2 ekim 2009 saat 0.00 itibari ile tnt'de izleyicileri ile buluşacak olan film.

o değil de rtük'ün olduğu bir ortamda film oldukça kısa sürecek gibi gözüküyor.
kubrick eseri. neden beğenilmez anlamam. ve de beğenenler filmi neden anlamaz, onu da anlamam.
çıplaklık ile bir film nasıl değerlendirilir, onu hiç anlamam. kısaca elalemin bu film hakkındaki görüşlerini ben anlamam.
bildiğimi okurum. çok ama çok başarılı iki oyunculuk performansı vardır filmde. tom cruise'yi sevmeyenler olabilir ama adam oynamış. aynı şey kidman için nicole kidman için de geçerli.

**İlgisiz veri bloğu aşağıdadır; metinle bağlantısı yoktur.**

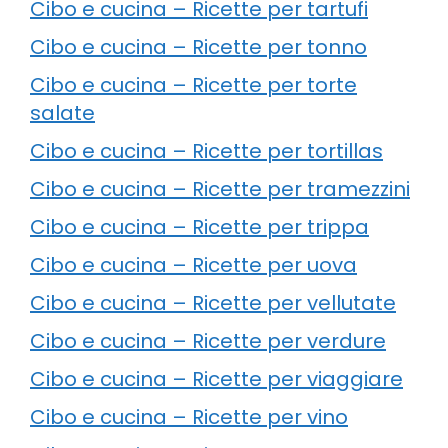
Cibo e cucina – Ricette per tartufi
Cibo e cucina – Ricette per tonno
Cibo e cucina – Ricette per torte
salate
Cibo e cucina – Ricette per tortillas
Cibo e cucina – Ricette per tramezzini
Cibo e cucina – Ricette per trippa
Cibo e cucina – Ricette per uova
Cibo e cucina – Ricette per vellutate
Cibo e cucina – Ricette per verdure
Cibo e cucina – Ricette per viaggiare
Cibo e cucina – Ricette per vino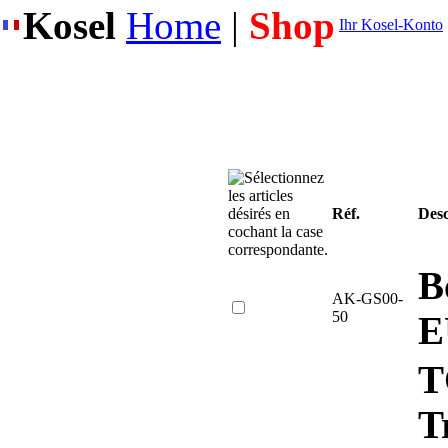
Kosel
Home
|
Shop
Ihr Kosel-Konto
Réf.
Desc
B
AK-GS00-
50
E
T
T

diyaloglar ekstra başarılı. karı-koca arasında geçen "çılgın" cümleler ve vurgular, alt metinleri iyice zenginleştiriyor.
görselliğe bir şey demek için sinema tarihini yalamak lazım. üstelik yutarak. hikaye de iyi.

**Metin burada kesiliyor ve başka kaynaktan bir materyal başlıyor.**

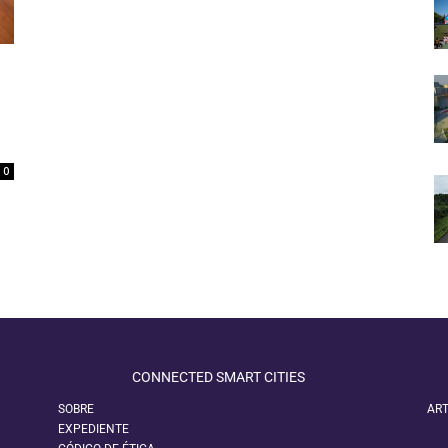
0
CONNECTED SMART CITIES
SOBRE
ART
EXPEDIENTE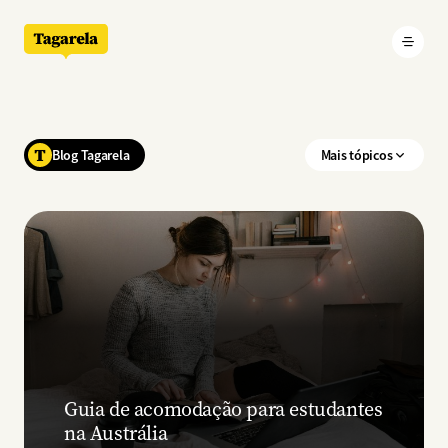
Pular para o conteúdo principal
Blog Tagarela
Mais tópicos
Guia de acomodação para estudantes
na Austrália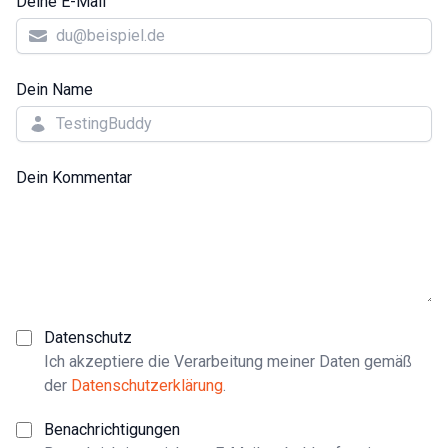
Deine E-Mail
Dein Name
Dein Kommentar
Datenschutz
Ich akzeptiere die Verarbeitung meiner Daten gemäß
der
Datenschutzerklärung
.
Benachrichtigungen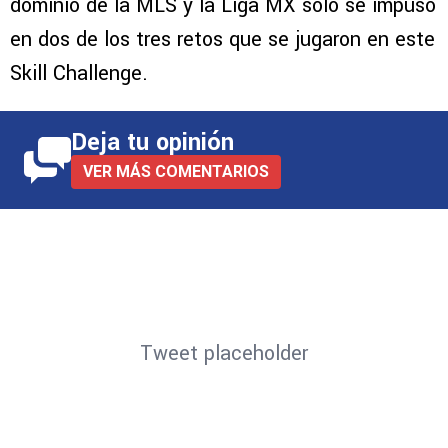
dominio de la MLS y la Liga MX solo se impuso
en dos de los tres retos que se jugaron en este
Skill Challenge.
Deja tu opinión
VER MÁS COMENTARIOS
Tweet placeholder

çok iyi muhteşem değil belki ama vasatın epey üzerinde bir film. sanat kokuyor en başta her yönüyle. daha ne olsun.
hakkında yazılan bu kadar iyi yorumu okuduktan sonra yapabileceğim yegane yorum; ya ben sinemadan hiç anlamıyorum ya da millet böylesi dandik şeylere 'ama bak bu yozlaşmış insan ilişkilerini, evlilik kurmunun boğuculuğunu, aldatmanın iç dünyasını ve daha bi sürü çok ilginç bıdı bıdıyı anlatıyo' gibi anlamlar yükleyerek izlediği çizgi filmi bile sanat eserine çevirebiliyor. bildiğin sıkıcı ve soğuk bir film. yüzlerce meme ve popo gördük ama film erotik ya da porno değil diye hemen cinsellikle barışık süper sanat filmi mi oldu? tinto brass bu film için "asla benim filmlerimdeki cinsellikle karşılaştırılamaz, ne o öyle buz gibi kadınlar" gibi bir laf etmiş. hoş, kulvar farkı var ama adam yine de haklı. insanı cinsellikten soğutur bu kadar abuk bir portre. zaten arada üç defa uyuyakalıp izlemiştim ben de, keşke hiç kasmasaymışım izleyeceğim diye.

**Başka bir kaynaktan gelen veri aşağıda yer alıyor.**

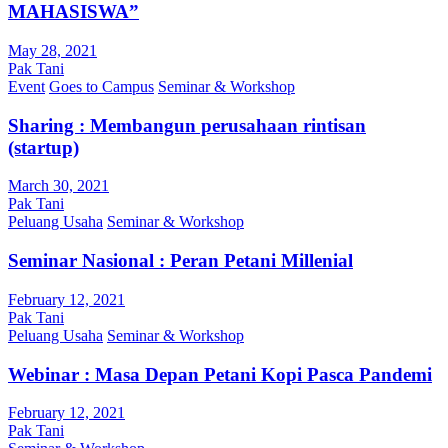
MAHASISWA”
May 28, 2021
Pak Tani
Event
Goes to Campus
Seminar & Workshop
Sharing : Membangun perusahaan rintisan
(startup)
March 30, 2021
Pak Tani
Peluang Usaha
Seminar & Workshop
Seminar Nasional : Peran Petani Millenial
February 12, 2021
Pak Tani
Peluang Usaha
Seminar & Workshop
Webinar : Masa Depan Petani Kopi Pasca Pandemi
February 12, 2021
Pak Tani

filmin en etkileyici kısmı bence izleyenlerin, olayların gerçekliğinden şüpheye düşmemesi. eminim ki izleyen herkes, benim gibi o ayinin bir yerlerde yapılmakta olduğunu düşünüyor. senaryoyu sadece bir kurgu olarak alamıyoruz. her sahnenin gerçekten yaşanmış olduğuna inanasım geliyor. bu açıdan çok başarılı bir film bence, ama ben de sıkıldım şahsen. 2 saat 39 dakikalık bir film, 100 dakikayı geçemeyen bünyemi yordu.
stanley kubrick'in kendisinin en sevdiği filmi olduğunu açıklamış bir yerde. ayrıca nicole kidman'ın yatak odasındaki tartışma sahnesindeki oyunculuğu, ayin sahnesi, muhteşem müzikleriyle kesinlikle görülmesi gereken bir film.
film bittiği anda berbat dedim fakat aklıma gelen soruları cevaplamaya çalışırken aslında o kadar da beter olmadığını fark ettim. yalnız filmdeki o müzik beni benden aldı ve daha da geri getirmedi. tüylerim diken diken oldu korkudan. ve de burdan izleyen arkadaşlara sormak istiyorum spoiler çerçevesinde
--spoiler--
filmin sonunda yataktaki maskeyi alice mi koyuyor, o da mı ordaymış. ya da bambaşka birileri bunlara musallat mı oluyor, o zengin bilardo masası olan adamın anlattıkları yalan mıymış. kafam karıştı benim.
--spoiler--
http://www.youtube.com/watch?v=go4e4tngqks *
* filmin müziklerinde ünlü caz piyanisti brad mehldau'nun imzası var.
stanley kubrick, nicole kidman ve tom cruise isimlerini birlikte gördüğünüzde heyecanlanmanıza sebebiyet verecek bir film fakat herkesin beğenisini kazanmadığına şüphe yok. bu film ya hayatınızın filmi olur ya da sizin için hiç bir şey ifade etmez ki benim için etmiyor. diyaloglar insanı çileden çıkarar, sahneler bir o kadar uzun ve bununla beraber filmin yaklaşık 160 dakika olması sıkıntıdan patlamaya neden olabilir.
kubrick'in en hakkı yenmiş filmidir, müthiş bir script'e sahiptir bence.
stanley kubrick'in oyuncuları canından bezdirdiği bir başka filmi.
film kesinlikle ve kesinlikle kadın-erkek ilişkilerini anlatma amacında olan bir film değil. film izlendikten sonra değerli yazar
michael sikkofield'ın incelemesi okunmalı. stanley kubrick senelerini verdiği bu filmde müthiş bir illuminati deşifresi sergiliyor. gerek burada gerek ekşi'de millet bu filme kadın-erkek ilişkileri bağlamında bakıyor. kesinlikle öyle değil. önce filmi izleyin, sonra şunu bir okuyun, ağzınız açık kalsın. http://michaelsikkofield....ck-zihin-kontrolu-ve.html

not: ulan sikko sana selam olsun. öyle güzel giydiriyor ki entel ekşicilere.
masonların cinsel fantazilerini deşifre eden film.
harika bir filmdir.

özellikle nichole ablamız ve memişler tam kıvamındadır.
stanley kubrick reis'in illuminati'ye selam çaktığı filmdir.
evli bir çiftin ilişkilerini derinlemesine işleyen, bağlılığa ve sadakate vurgu yapan, aynı zamanda ise masonik ritüellere vurgu yapan stanley kubrick filmidir.

tom cruise'un her soruya soruyla cevap vererek, içten içe kendisine gıcık olmamı sağlamış olsa da oyunculuğu fena değildir.
michael sikkofield'in bu film hakkındaki enteresan yazısını okumalısınız.
sikkofield'in filmle ilgili arak yazısı bulunmaktadır.